O empreendedor, os austríacos queriam dizer, está criando riqueza real (objetiva) ao encontrar oportunidades para transferir recursos para seus usos (subjetivamente) mais valorados. O economista, eles queriam dizer, está engajado na ciência (objetiva) em seu estudo teórico das leis desse mundo (subjetivo) dos significados mentais. As preferências subjetivas subjacentes aos fenômenos de preços sistêmicos estão ocorrendo dentro do domínio do significado e do ser propositado humanos, que os austríacos tendiam a descrever como assuntos enterrados “nas mentes individuais”, mas os preços são objetivos, estão “lá fora”, são indicadores de possibilidades e limitações reais que os participantes do mercado e os economistas precisam tratar como duras realidades.

A tradição inicial de verstehen, embora forneça um relato atraente da natureza do trabalho histórico, não deixou espaço para esse tipo de reivindicação. Não deixou espaço para a “ciência objetiva dos fenômenos subjetivos” que Mises queria desenvolver.[13] Em particular, parecia excluir a possibilidade do tipo de generalidade e objetividade que Mises presumia (como praticamente todos os cientistas sociais de seu tempo faziam) necessários para uma ciência. O historiador, pensou Mises, é guiado pela busca da verdade, não está meramente engajado em uma expressão arbitrária de opinião pessoal. Mas, “então necessariamente entra na compreensão um elemento de subjetividade. A compreensão do historiador está sempre tingida com as marcas de sua personalidade. Ela reflete a mente de seu autor” (Mises, [1949] 1966: 57). A história tem um tipo de semiobjetividade, argumenta Mises, objetividade suficiente para ser levada a sério como uma parte dos estudos, mas não o suficiente para contar como uma “ciência”. É “tingida” com a personalidade de seu autor, enquanto a ciência genuína tem que ser impessoal.

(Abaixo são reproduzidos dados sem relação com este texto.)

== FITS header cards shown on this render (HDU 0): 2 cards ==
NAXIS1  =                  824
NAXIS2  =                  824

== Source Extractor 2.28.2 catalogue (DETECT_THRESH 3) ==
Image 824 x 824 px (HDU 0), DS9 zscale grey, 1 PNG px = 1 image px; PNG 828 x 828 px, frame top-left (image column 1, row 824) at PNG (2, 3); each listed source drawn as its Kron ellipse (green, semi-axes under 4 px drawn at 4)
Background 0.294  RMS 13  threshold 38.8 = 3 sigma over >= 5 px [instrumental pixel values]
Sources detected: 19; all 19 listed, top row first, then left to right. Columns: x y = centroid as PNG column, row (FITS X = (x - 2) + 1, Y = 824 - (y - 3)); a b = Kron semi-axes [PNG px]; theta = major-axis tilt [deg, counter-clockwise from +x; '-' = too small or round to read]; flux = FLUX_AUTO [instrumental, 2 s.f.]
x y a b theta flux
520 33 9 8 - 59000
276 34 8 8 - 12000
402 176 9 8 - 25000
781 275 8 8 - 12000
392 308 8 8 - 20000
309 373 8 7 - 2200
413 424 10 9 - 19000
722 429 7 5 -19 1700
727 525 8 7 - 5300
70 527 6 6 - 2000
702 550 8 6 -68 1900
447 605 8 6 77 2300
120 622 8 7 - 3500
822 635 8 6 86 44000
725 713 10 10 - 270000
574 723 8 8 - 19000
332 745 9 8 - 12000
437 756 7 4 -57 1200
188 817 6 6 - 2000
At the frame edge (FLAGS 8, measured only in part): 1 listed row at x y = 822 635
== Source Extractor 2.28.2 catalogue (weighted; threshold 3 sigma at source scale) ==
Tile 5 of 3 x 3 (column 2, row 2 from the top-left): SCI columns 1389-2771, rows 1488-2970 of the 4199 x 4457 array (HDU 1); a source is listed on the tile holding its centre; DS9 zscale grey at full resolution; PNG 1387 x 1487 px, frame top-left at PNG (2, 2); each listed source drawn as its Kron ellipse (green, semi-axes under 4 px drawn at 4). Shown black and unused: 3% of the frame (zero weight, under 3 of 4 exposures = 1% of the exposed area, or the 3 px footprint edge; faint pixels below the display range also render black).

Essa distinção entre concepção e compreensão, o próprio Mises ([1933] 1981) admitiu, era arbitrária; moldado mais pelos usos comuns de sua época do que por diferenças essenciais.[14] Mas, tendo feito a distinção, Mises estava para fazer mais do que o justificado. Lachmann, deve-se notar, pegou nessa admissão e afirmou corajosamente que o verstehen não pode ser relegada à metade empírica do estudo da ação humana. Como ele sugeriu, também se aplica à formação de conceitos teóricos; “característica da tendência de pensamento da escola austríaca é, a nosso ver, Verstehen (compreensão), introduzido como método nas ciências sociais teóricas” (Lachmann [1966] 1977: 47).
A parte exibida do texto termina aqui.